Faget was the grandson of Jean Faget and Marie-Anne Normand. His parents were refugees from Santo Domingo (Saint-Domingue). They fled Hispaniola during the Haitian Revolution and spent some time in Cuba before settling in New Orleans in 1809. Jean Charles was educated by Jesuits in New Orleans before furthering his education at Collège Rolin in Paris from 1830 to 1837. Faget was then admitted into the University of Paris' college of internal medicine and graduated magna cum laude in 1845. He returned to New Orleans and married Glady Ligeret de Chazey and became the father of thirteen children. He was the grandfather of Guy Henry Faget, and great-grandfather of Maxime Faget.

Faget was one of many well-educated French physicians to practice in New Orleans at the time. They had similar backgrounds to Faget either being the children of refugees from Santo Domingo or the upheavals of the French Revolution and ensuing rule by Napoleon I. Faget's education in Paris entered him into an elite circle of physicians known as the Société Médicale de la Nouvelle-Orléans.

==Career==

His medical practice began during an era when yellow fever was a tremendous problem in New Orleans. The exact cause of yellow fever was not known at the time. Early scientists believed that it was caused by environmental problems like rotting food, weather conditions, and poor sanitation. Faget's observations of the disease prompted him to believe that the disease could be attributed to a specific microorganism. It is now known that yellow fever is a virus that is transmitted by the bite of female mosquitoes (the yellow fever mosquito, Aedes aegypti, and other species) and is found in tropical and subtropical areas in South America and Africa. The origin of the disease is most likely to be Africa, from where it was introduced to South America through the slave trade in the 16th century. During Faget's lifetime, yellow fever was deemed one of the most dangerous infectious diseases.
++++++++++
## [Complete the following]
1. In one to three sentences, explain how Faget came to belong to the Société Médicale de la Nouvelle-Orléans, according to the Faget excerpt.
2. Answer these questions from the Faget excerpt:
(a) In what year did Faget's family settle in New Orleans?
(b) In what year did Faget graduate magna cum laude?
(c) Where did yellow fever most likely originate?
None of the stored data entries is needed for this work.

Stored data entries
++++++++++
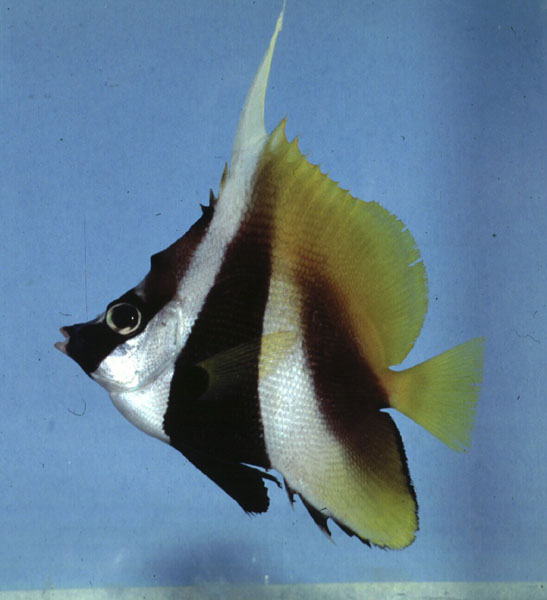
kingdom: Animalia
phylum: Chordata
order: Perciformes
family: Chaetodontidae
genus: Heniochus
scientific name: Heniochus monoceros
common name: Masked bannerfish
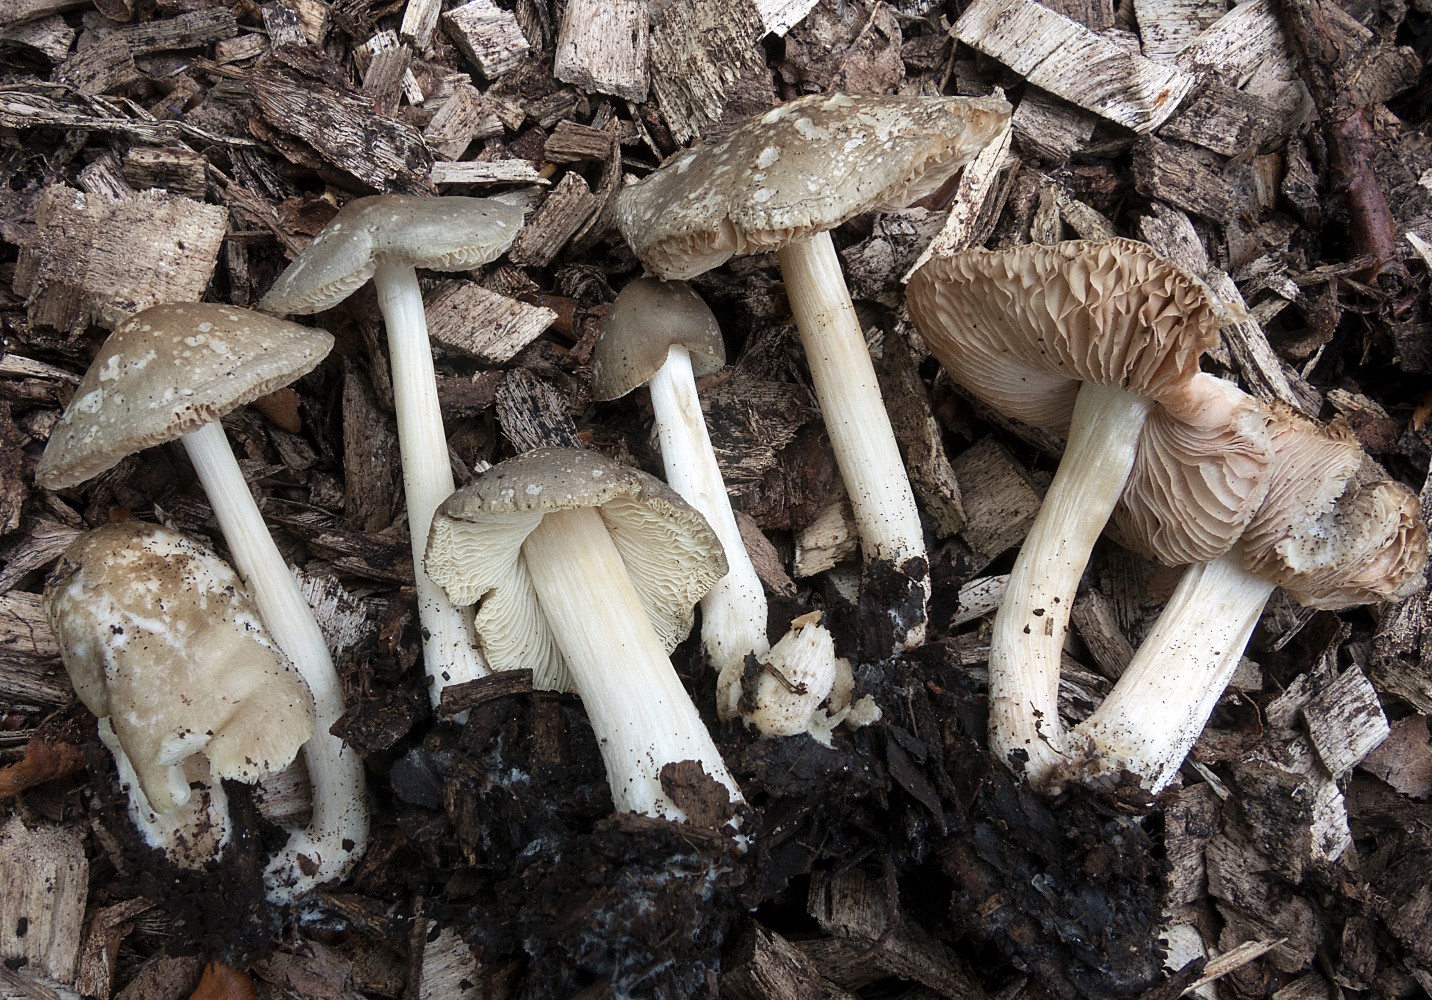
++++++++++
## [Answers for this exercise]
1. Faget's education in Paris brought him into the Société Médicale de la Nouvelle-Orléans, which the excerpt describes as an elite circle of physicians.

2.
(a) 1809
(b) 1845
(c) Africa